## WORK REQUEST
Skip the pictures. Give all the data again exactly.

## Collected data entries

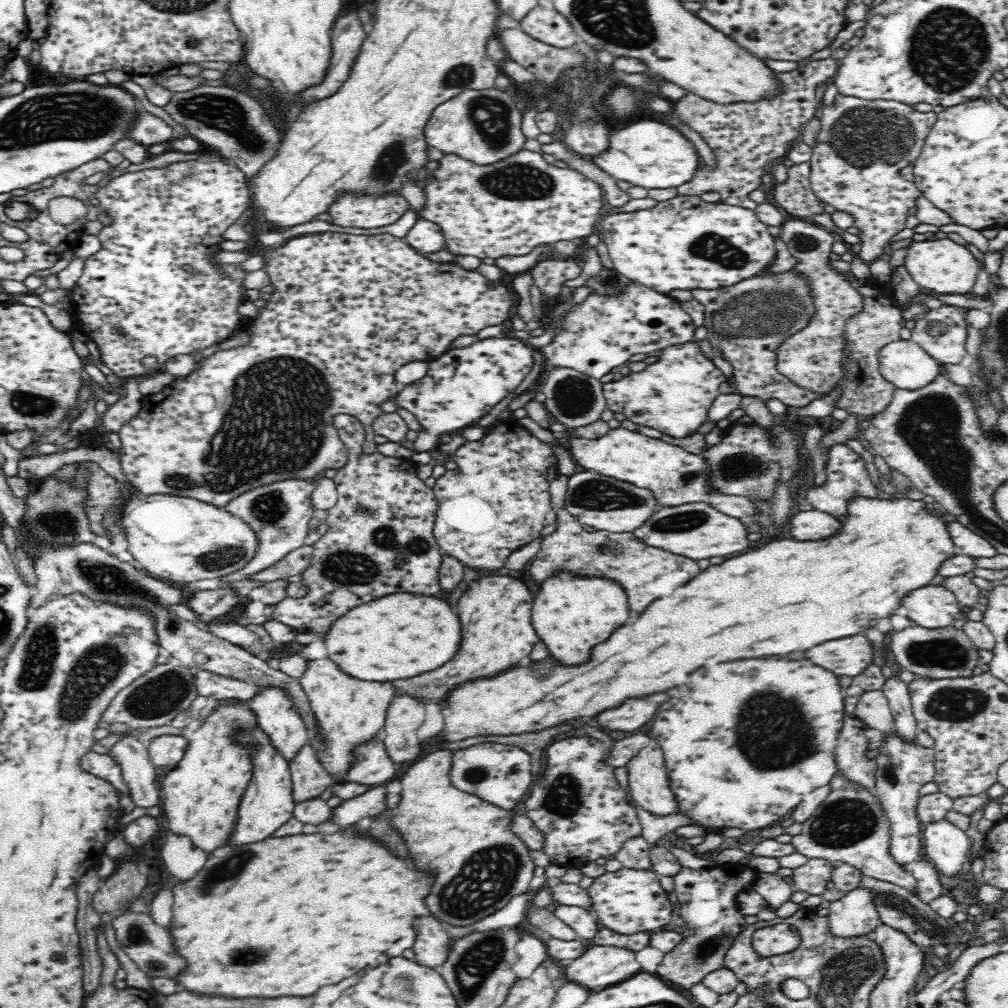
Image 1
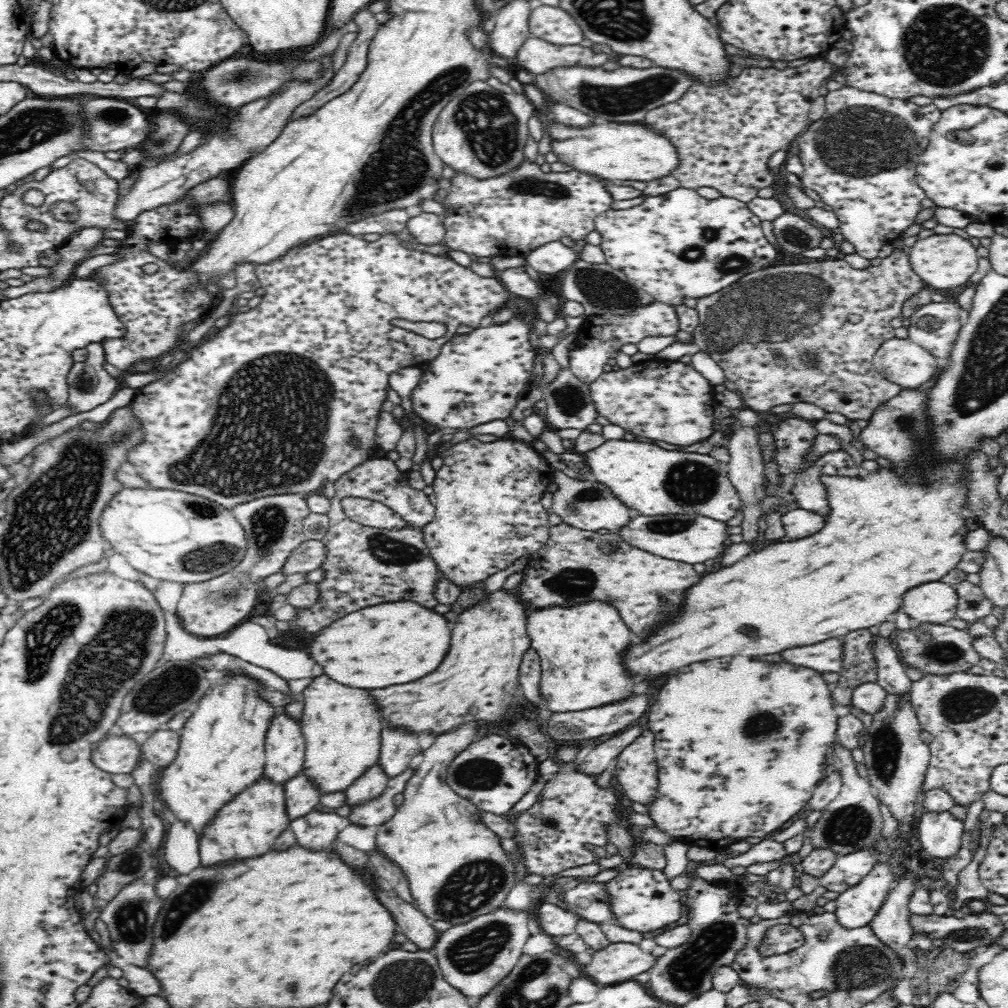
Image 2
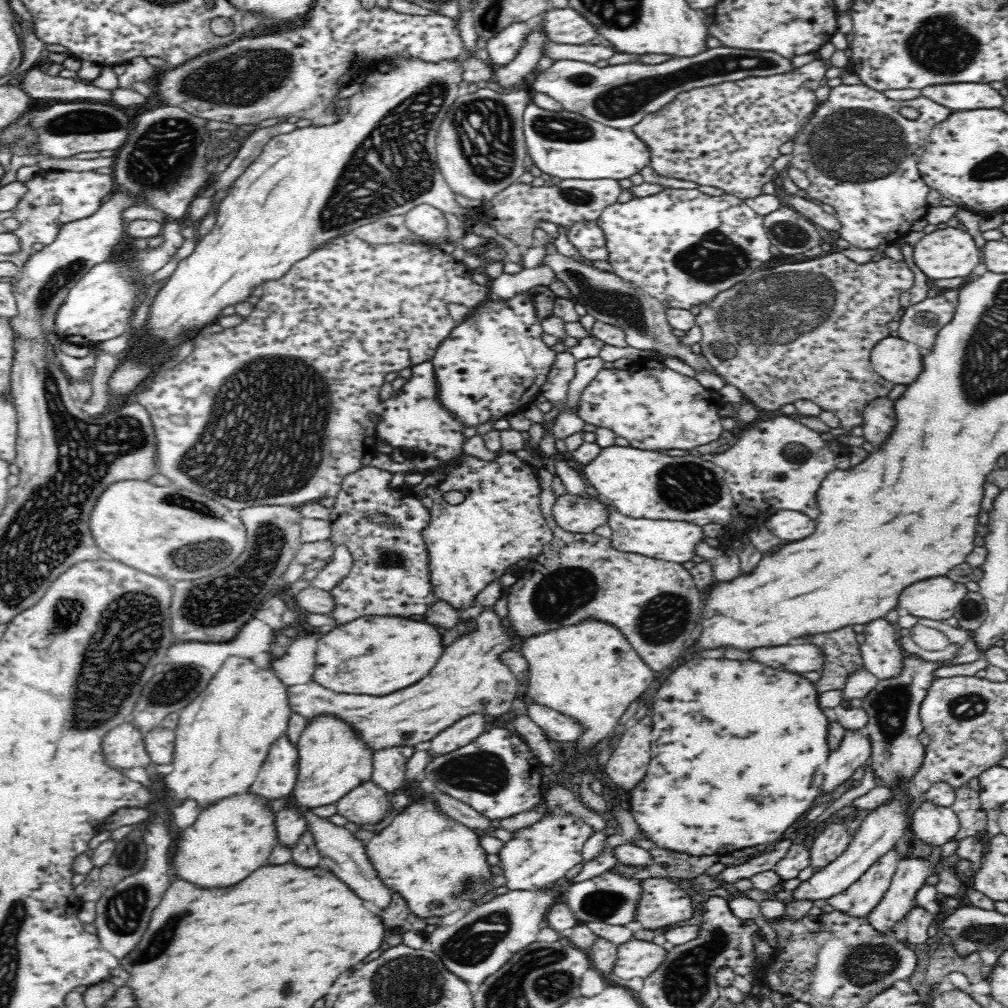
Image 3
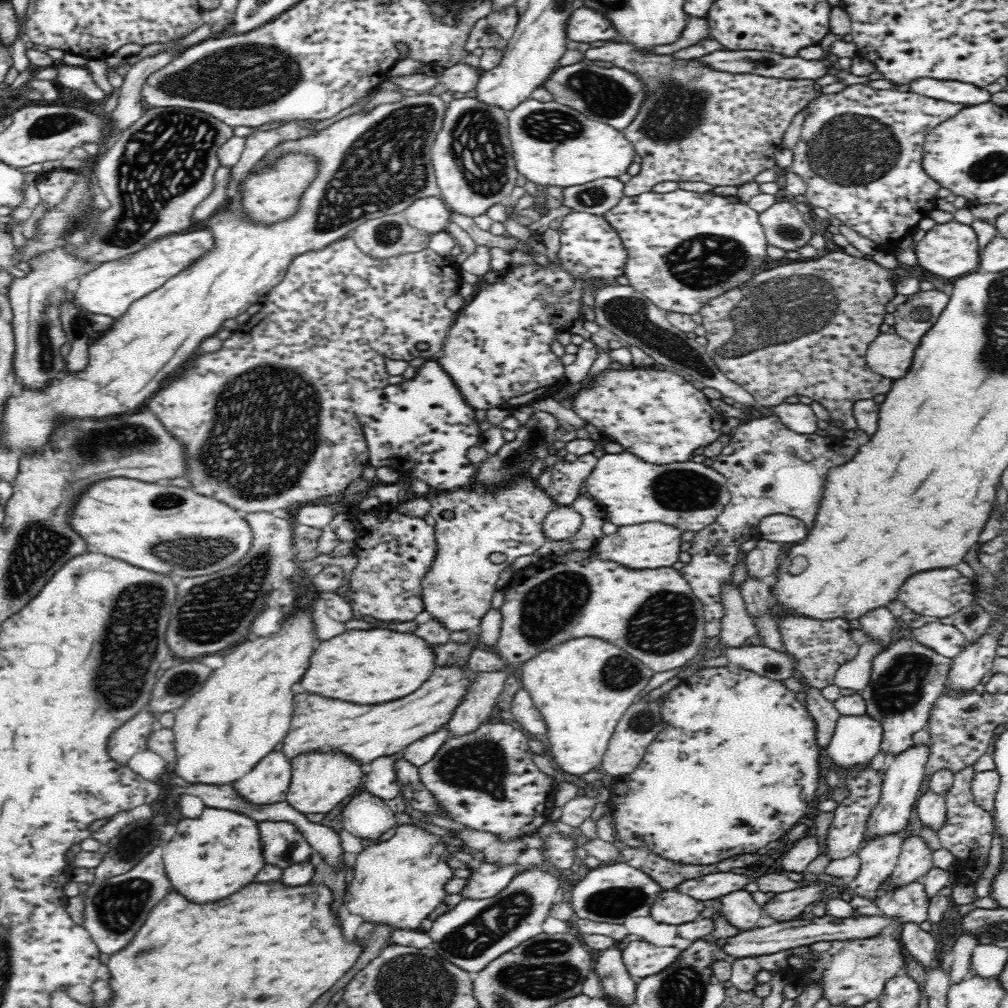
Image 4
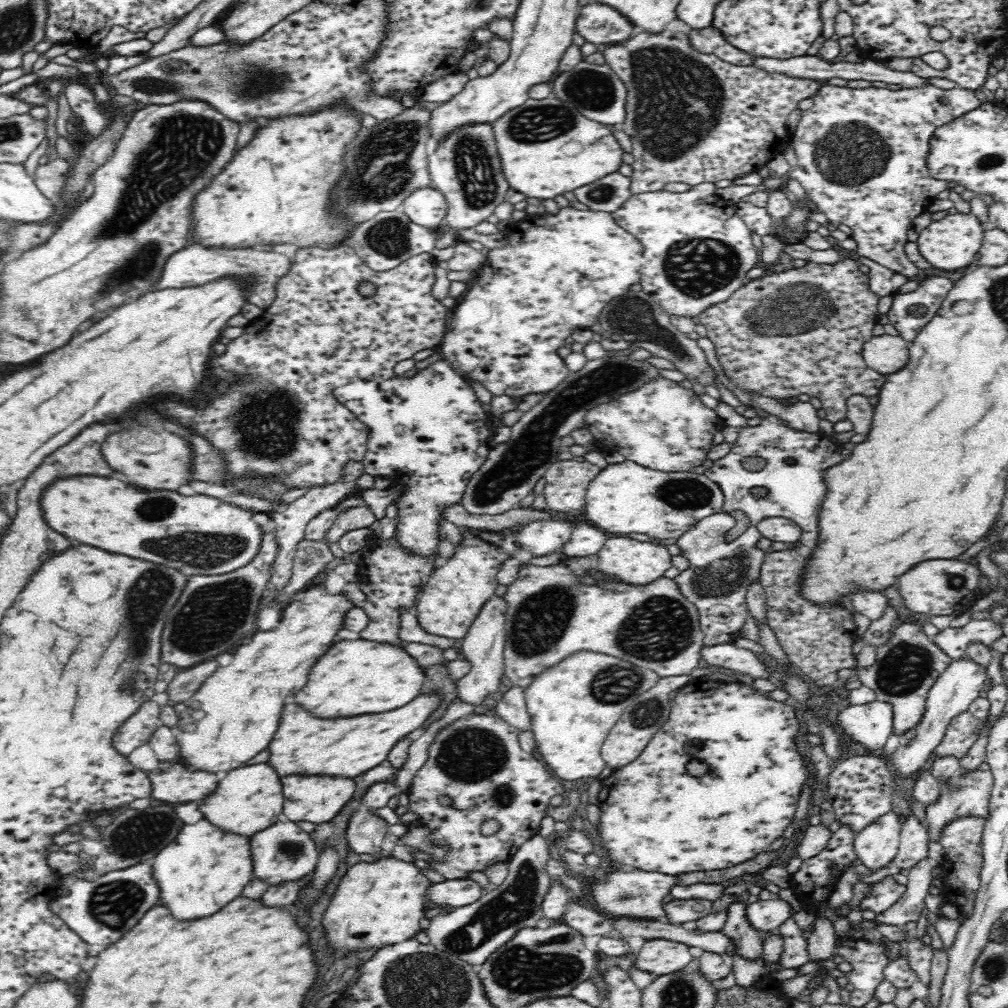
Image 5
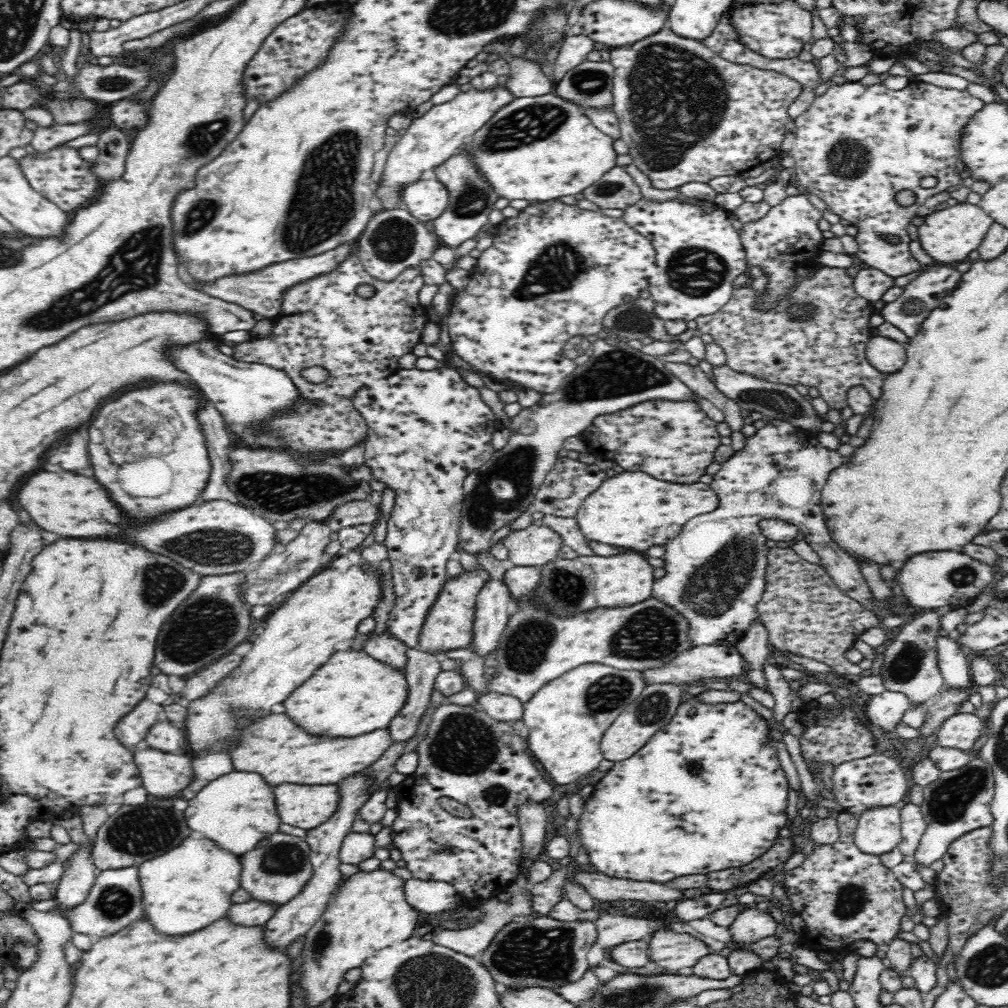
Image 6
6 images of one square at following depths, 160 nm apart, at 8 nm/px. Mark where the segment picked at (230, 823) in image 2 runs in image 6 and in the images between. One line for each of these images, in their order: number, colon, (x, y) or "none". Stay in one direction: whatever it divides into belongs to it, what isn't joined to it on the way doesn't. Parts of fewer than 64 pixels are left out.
3: (231, 839)
4: (215, 854)
5: (204, 867)
6: (187, 888)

## WRITTEN SOLUTION
Image 1
Image 2
Image 3
Image 4
Image 5
Image 6
6 images of one square at following depths, 160 nm apart, at 8 nm/px. Mark where the segment picked at (230, 823) in image 2 runs in image 6 and in the images between. One line for each of these images, in their order: number, colon, (x, y) or "none". Stay in one direction: whatever it divides into belongs to it, what isn't joined to it on the way doesn't. Parts of fewer than 64 pixels are left out.
3: (231, 839)
4: (215, 854)
5: (204, 867)
6: (187, 888)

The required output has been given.